------ SOURCE INFORMATION ------
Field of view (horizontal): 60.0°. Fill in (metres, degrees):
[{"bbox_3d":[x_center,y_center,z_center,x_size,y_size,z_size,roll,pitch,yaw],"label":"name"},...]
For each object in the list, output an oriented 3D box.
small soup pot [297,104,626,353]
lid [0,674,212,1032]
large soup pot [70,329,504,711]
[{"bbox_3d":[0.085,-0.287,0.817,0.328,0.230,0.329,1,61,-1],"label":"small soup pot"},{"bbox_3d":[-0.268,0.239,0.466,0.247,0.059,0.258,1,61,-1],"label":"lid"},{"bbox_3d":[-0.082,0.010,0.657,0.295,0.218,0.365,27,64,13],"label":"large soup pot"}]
------
Write out the records above again, keeping each one identical to the original.

* OUTPUT BELOW *
Field of view (horizontal): 60.0°. Fill in (metres, degrees):
[{"bbox_3d":[x_center,y_center,z_center,x_size,y_size,z_size,roll,pitch,yaw],"label":"name"},...]
For each object in the list, output an oriented 3D box.
small soup pot [297,104,626,353]
lid [0,674,212,1032]
large soup pot [70,329,504,711]
[{"bbox_3d":[0.085,-0.287,0.817,0.328,0.230,0.329,1,61,-1],"label":"small soup pot"},{"bbox_3d":[-0.268,0.239,0.466,0.247,0.059,0.258,1,61,-1],"label":"lid"},{"bbox_3d":[-0.082,0.010,0.657,0.295,0.218,0.365,27,64,13],"label":"large soup pot"}]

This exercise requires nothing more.